Sesudah desain, tantangan yang tak kalah penting adalah mekanisme kerja perwakilan. Dapil luar negeri baru bermakna jika ada standar minimum praktik representasi: kanal serap aspirasi yang mudah diakses lintas negara, pelaporan kerja yang teratur, dan agenda legislasi serta pengawasan yang relevan dengan isu warga negara di luar negeri.
Tanpa tata kelola semacam itu, dapil baru berisiko hanya memindahkan persoalan dari "tidak ada wakil" menjadi "ada wakil, tetapi tidak terbaca kinerjanya".
Terakhir, jalur implementasi harus ditempatkan sebagai bagian dari reformasi kepemiluan yang terukur.
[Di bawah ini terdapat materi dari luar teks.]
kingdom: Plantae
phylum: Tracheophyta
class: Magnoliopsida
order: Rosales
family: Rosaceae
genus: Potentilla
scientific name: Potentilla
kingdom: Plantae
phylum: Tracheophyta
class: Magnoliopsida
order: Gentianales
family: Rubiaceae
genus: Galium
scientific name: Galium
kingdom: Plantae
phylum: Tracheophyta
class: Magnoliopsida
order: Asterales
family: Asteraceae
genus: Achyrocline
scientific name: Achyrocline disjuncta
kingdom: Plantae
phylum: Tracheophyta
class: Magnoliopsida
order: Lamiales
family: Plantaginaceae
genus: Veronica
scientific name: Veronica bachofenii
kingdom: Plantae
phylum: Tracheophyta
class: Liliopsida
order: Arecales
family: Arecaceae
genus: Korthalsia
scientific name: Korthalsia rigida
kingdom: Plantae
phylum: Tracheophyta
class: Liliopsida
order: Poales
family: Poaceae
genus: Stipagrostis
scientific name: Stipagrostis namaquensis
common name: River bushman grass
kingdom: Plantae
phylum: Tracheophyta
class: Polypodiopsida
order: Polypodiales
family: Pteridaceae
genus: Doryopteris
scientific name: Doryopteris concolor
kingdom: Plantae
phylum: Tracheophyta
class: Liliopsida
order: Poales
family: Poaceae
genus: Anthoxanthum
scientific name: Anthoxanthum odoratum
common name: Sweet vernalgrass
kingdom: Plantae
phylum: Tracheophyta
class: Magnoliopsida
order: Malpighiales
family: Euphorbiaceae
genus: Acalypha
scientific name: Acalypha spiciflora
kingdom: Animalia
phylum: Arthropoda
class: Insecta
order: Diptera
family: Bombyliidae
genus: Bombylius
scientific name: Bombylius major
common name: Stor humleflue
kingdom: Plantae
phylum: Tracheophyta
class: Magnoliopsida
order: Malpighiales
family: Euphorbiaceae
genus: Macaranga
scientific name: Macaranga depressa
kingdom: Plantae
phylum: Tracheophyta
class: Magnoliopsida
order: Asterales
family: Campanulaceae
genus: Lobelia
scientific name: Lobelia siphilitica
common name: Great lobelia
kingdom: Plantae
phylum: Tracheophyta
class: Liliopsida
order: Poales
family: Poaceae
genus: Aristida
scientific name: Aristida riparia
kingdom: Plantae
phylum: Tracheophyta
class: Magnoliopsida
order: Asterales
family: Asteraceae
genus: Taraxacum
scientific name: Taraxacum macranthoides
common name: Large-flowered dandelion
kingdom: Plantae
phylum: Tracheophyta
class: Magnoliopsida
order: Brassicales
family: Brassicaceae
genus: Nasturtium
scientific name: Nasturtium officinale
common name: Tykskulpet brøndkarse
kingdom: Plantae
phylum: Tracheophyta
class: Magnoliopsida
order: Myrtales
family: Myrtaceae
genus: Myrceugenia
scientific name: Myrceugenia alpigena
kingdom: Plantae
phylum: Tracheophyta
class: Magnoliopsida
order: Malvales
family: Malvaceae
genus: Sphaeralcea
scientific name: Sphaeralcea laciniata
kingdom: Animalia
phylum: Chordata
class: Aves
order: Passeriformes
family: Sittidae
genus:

Perubahan dapil membutuhkan kerja legislasi yang rapi, sinkron dengan regulasi teknis penyelenggara pemilu, serta kesiapan administratif di luar negeri agar tidak menambah kerumitan bagi pemilih.
Dengan menyiapkan desain, mekanisme kerja, dan langkah implementasi yang jelas, wacana dapil luar negeri bisa bergerak dari ide normatif menjadi kebijakan yang benar-benar dapat diuji dampaknya, bukan hanya diperdebatkan setiap musim pemilu.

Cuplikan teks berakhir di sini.